Sunday, February 10, 2013

Why the First Cause argument doesn't work

My previous post - “Show me the Money” - implies that I think direct evidence is required to remove all doubt on the existence of something that has been claimed. To address the other channel by which a claim can be agreed upon, let me discuss “rational” argument using the example of the Argument from First Cause . Of course, people "debating” the existence of God - or any other supernatural contrivance - will generally not have a rational argument in the sense that I use it here, but it is worth treating it as if they do.

The arguments for the existence of God often share some common characteristics:

1) They rely on ignorance. This is not meant to demean anyone - we are all ignorant about the vast number of topics there are to have knowledge of, let alone those things that we don't know can be known. The First Cause argument relies on ignorance of the cause of the universe, and can be dumbed down to “we can’t explain existence, therefore my preferred explanation applies”. The fact that we can’t explain existence does not trouble me personally, so it could be that the ability to remain untroubled by this is one of the personality traits that make non-belief so easy for me. Personal trivia aside, assume that no one knows what caused the universe. What would motivate someone to think that our absence of knowledge can only lead us to a conclusion that “God” is responsible? Not only does the assumption that something other than what can be observed must be the cause **complicate** the explanation instead of simplify it, it then is made worse by slapping on all sorts of other characteristics that magically parallel the proponent’s personal beliefs and (most often) their chosen religion. That same approach also ignores all other explanations - supernatural and natural. More than that, we really have an argument from ignorance, a false choice, a bare (unsupported) assertion, some circularity and a violation of Occam’s Razor - all in one argument.

2) Having just mentioned the False Choice fallacy, let’s discuss it next. Assuming (as we are) that no one knows what caused the universe, the possible explanation should not be limited by a personal preference. For instance, why not Zeus? Why not David Berkowitz’s neighbor’s dog Sam? Why not a cosmic joke? Why not a quantum fluctuation? The cold reality is that the universe is as it is, and none of our personal preferences or biases are relevant in the grand scheme of things. We may someday understand where our observable universe came from. We may never understand it. That we might like it to be a certain way - for instance with an omnipotent father figure in charge - will not and can not have any bearing on reality. So the potential explanations for the question “what caused the universe” are logically open to anything that is not logically impossible. It is not logically impossible that a God exists, but it is extremely more improbable than a purely natural explanation. No matter how improbable the universe may truly be, the existence of a system beyond the universe, in which a God can exist in order to create and be in charge, is enormously more unlikely. All purely natural explanations are thus more likely.

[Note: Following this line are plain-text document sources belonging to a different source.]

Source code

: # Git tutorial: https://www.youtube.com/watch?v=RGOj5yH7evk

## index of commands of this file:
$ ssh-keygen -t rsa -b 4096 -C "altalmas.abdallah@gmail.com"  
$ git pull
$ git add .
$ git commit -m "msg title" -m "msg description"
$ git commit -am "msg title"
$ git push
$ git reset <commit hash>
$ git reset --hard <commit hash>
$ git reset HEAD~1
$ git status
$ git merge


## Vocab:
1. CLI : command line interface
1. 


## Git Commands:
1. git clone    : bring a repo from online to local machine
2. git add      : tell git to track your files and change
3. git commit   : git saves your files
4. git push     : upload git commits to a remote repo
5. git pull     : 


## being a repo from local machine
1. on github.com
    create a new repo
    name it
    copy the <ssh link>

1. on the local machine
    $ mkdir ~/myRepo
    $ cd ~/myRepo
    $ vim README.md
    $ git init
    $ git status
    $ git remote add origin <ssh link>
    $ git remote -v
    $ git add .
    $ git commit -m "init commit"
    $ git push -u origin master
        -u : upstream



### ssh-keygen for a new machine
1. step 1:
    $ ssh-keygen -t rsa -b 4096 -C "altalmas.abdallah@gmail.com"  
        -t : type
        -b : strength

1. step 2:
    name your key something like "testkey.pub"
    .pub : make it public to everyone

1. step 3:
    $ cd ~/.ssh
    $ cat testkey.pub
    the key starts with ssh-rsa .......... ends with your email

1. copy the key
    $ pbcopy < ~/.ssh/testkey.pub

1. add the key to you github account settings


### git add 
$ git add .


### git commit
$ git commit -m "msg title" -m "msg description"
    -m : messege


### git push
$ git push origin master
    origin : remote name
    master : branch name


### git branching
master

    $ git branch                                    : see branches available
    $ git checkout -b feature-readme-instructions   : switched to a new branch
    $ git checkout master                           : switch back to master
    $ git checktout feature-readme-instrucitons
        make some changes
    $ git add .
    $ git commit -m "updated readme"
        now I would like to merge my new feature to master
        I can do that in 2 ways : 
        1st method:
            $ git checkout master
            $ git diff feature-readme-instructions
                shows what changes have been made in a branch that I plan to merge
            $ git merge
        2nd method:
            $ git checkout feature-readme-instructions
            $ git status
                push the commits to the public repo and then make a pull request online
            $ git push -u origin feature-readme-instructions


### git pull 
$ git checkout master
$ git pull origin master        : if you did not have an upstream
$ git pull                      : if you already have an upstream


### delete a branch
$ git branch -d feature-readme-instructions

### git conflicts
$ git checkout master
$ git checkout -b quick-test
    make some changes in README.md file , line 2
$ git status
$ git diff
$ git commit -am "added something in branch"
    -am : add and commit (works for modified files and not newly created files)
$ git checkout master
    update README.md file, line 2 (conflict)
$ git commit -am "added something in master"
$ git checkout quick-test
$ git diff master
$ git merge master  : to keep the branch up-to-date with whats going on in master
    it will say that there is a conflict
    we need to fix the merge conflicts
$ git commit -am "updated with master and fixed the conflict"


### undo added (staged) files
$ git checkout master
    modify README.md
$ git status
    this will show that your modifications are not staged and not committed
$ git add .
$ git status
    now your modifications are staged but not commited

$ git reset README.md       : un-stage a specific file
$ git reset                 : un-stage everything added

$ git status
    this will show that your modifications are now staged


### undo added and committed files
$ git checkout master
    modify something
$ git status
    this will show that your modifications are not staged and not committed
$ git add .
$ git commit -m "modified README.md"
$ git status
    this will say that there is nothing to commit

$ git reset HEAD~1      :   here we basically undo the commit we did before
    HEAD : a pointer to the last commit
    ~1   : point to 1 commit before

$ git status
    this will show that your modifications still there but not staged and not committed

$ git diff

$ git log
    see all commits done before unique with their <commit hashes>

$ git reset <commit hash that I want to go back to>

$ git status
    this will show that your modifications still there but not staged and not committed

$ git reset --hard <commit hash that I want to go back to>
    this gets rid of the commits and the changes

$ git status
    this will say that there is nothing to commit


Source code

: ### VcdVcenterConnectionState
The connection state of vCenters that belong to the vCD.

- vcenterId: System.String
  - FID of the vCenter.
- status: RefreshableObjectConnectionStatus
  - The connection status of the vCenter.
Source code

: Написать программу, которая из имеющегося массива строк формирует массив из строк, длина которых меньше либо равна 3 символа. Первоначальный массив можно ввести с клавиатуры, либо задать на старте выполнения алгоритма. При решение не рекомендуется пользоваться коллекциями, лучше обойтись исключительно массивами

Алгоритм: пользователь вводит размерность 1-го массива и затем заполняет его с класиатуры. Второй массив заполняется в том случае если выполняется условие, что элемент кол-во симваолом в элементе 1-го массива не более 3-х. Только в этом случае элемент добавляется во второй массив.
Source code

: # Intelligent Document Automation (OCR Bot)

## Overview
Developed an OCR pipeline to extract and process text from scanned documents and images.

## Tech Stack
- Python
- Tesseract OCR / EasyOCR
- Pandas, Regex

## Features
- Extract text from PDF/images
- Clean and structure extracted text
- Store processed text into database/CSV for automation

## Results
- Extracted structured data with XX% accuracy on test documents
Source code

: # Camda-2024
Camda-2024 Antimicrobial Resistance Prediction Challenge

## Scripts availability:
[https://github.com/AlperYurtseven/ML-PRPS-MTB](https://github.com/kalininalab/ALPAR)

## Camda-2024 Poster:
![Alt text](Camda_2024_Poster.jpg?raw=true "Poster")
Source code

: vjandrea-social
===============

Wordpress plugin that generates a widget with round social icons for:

3) The Bare Assertion Fallacy is an “arbitrary dogmatic statement which the speaker expects the listener to accept as valid”. No evidence or rational argument is offered, that’s just the way it is because I said so.

Obviously, you can reject this without further discussion. They’re just expecting you to accept them as an authority. Unless you have reason to, this is a non-starter.

4) Circular Reasoning is a direct outcome of Bare Assertion. In fact, the two are joined at the hip. You can’t assume in a premise, what you’re trying to arrive at as a conclusion.

’Nuff said.

5) Since I already smuggled Occam's Razor into the discussion of False Choice, let me give it a slightly better treatment. Using the example that Dr. William Lane Craig often uses - that the complexity of the universe is too great to be explained by natural means - let’s examine how God might be a more likely (probable) conclusion. As we know, “...among competing hypotheses, the one that makes the fewest assumptions should be selected”. This is just a matter of probability. If you have a one-in-six chance of rolling a six using a single die, than adding a second die lowers the probability that a single throw will produce a six. There is one way to roll a six using one die - or 16.67% probability. Two dice produce 5 ways out of 36 in which to roll a six - or 13.89%. This is over-simplistic, but makes the point. To really put an exclamation point on it, you can argue that God is a die that is more complicated than the universe, thus requiring more faces, thus lowering the odds of rolling that six even further.

Summary: Arguments about God don't prove anything. More generally, arguments between people, and organized debates don’t prove anything - they just attempt to persuade the participants or audience to change their opinions. After all is said and done, we’re still stuck with the fact that the universe does not care about our opinions.